What would be your best bet to decoy these smart birds? I've thought about large numbers of deadlies or sillosocks or possibly a smaller spread of fullbodies and 5/8 shells. What would you do?


----------



## Andy Weber (Nov 18, 2009)

It depends on how much storage you have. Trailers or the back of a pickup. Also a majorly overlooked aspect is the amount of help you have to set them. I personally am 100% full bodies. But the TnTs have great appearance with alot smaller storage area and price tag. You could buy 15 DZ full bodies, and 5 DZ TnTs and that would leave you a little money to buy accessories. But it is important that you consider how much you will be using them, how you will get them into the field and if you cant store them.
Hope this helps.


----------



## bluebird (Feb 28, 2008)

I now have close to 500 5/8th shells and around 400SS. I like having 2 spreads for differnt situations. I keep buying more decoys, it's never going to stop i don't think. With 4500 i would buy 24dz 5/8th and you would still have a grand for flyers ecaller vortex. Thant's what i would do!!!!


----------



## Decoyin Drake (Feb 21, 2006)

100 dozen sillosocks. that would be cool


----------



## goosegrinder (Mar 4, 2005)

Like others have stated,it would depend on hauling/storing,etc.

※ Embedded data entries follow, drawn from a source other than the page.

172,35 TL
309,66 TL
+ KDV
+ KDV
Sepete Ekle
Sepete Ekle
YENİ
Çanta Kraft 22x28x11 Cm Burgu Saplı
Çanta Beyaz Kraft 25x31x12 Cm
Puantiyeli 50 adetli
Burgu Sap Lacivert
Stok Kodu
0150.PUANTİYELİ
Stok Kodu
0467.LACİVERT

We run all Deadlys and Sillosocks(700-800total) right now and fit the whole spread and blinds in the back of my truck. However,if I had a trailer/4 wheeler needed to get the fullbodies to/into a field,I'd go with all fullbodies. I wouldn't buy Averys for the simple fact of the stake/base not being connected to the decoy and we usually only hunt 3 guys.I'd probably go with the ones that have the bungee cord feet(can't remember what brand they are right now) that go around the hook on the base for simple setup. Why only $4500?? :beer:

Alex


----------



## Snowpro (Mar 3, 2009)

Greenhead Gear full bodies or 5/8 shells. 300 is a good number that will get the job done when using either one.


----------



## snow123geese (Feb 3, 2008)

I know the birds can be killed over any type of decoy, but with how smart they have become, I would go with GHG fullbodies and shells. The only issue with fullbodies though, is how much room you have to store them.


----------



## USAlx50 (Nov 30, 2004)

I dont see why you would get FB's unless you have some extra cheddar to spare. You better have a good sized trailer, a quad, and a sled. More money, then where is your money for ecaller, flyers, rotories? Not to mention how much more it is going to cost you in gas to haul it.

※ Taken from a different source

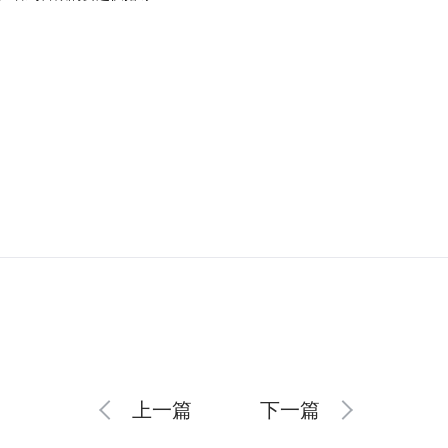
上一篇
下一篇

Pass on the kool aid and do something practical. Buy however many SS's fit the budget with what you want to add for fliers and other things. You are probably going to want to purchase bags and a sled for them as well if you dont already have something.


----------



## Horker23 (Mar 2, 2006)

Buy shootems spread of fulls!


----------



## mikehaines70 (Jan 11, 2010)

haha horker u just said what i was goin to say im gunna try to buy his just have to come up with some extra cash


----------



## Horker23 (Mar 2, 2006)

Thats what i would do if i had that kinda money to dump into a new set!


----------